The fourth and final approach is to confine your treatment recommendations to the patient’s chief complaint. This usually results in palliative treatment or even removal of the offending tooth. This patient simply has no budget for dental care. They are treated with value, exactly like the other categories. The hope is that we maintain them as ambassadors of good will and perhaps when things get better we will be able to provide more complete care.
What are your thoughts moving into the future?

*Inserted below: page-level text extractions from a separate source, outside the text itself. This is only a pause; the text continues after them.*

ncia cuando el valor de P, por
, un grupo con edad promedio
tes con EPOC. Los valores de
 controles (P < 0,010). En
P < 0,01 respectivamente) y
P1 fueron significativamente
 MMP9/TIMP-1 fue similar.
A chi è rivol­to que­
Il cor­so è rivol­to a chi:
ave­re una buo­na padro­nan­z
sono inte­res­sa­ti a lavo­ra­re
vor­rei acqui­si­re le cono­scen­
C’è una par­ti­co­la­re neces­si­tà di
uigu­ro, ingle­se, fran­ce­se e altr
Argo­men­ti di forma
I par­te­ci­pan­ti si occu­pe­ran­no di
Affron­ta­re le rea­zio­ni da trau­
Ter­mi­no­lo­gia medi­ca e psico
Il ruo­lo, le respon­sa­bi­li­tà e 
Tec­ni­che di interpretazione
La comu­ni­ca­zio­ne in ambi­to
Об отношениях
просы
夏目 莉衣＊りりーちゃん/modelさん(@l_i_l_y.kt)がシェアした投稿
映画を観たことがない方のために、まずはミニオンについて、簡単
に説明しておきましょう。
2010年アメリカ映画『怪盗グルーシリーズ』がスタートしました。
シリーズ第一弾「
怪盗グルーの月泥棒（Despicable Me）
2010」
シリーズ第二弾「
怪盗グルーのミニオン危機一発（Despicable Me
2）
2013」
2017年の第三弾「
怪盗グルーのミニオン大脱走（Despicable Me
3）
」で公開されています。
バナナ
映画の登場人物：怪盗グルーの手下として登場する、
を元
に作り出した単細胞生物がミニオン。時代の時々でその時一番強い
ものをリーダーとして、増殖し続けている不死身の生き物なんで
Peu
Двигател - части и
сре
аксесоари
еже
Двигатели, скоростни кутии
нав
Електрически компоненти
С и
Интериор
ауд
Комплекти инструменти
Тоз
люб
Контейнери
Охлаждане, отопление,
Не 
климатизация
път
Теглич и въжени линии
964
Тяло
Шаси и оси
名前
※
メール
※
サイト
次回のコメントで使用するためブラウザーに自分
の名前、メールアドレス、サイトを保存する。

Dr. Rasner: I am totally aware that there are some clinicians reading this who will not “buy in.” The thinking presented here flies in the face of what many would think is logical. However, this is what you need to know: The recession may come to an end, but the changing face of dentistry is here to stay. Preferred provider organizations (PPOs), corporate run dental chains, even “middle providers” are going to adversely impact the clinician’s ability to provide complete dentistry. Remaining in the status quo is simply not an option. There exist many opinions on how to reach prior levels of success. Some will offer that turning to PPO plans is the way back. Others will reduce team size and hence expense. The approach I offer will unequivocally increase case acceptance, cash flow, and if your clinical care is excellent, it will lead to other patients who appreciate this level of care. It will come through increased education of your team, your patients, value-added services, and establishing a systematic approach to the new patients you meet. Yes, it demands more time, education, some investment in technology, and armamentarium. It mandates more energy and more risk. It is my belief this represents a better alternative that will, in fact, prove worthy.
Disclosure: Dr. Rasner reports no disclosures.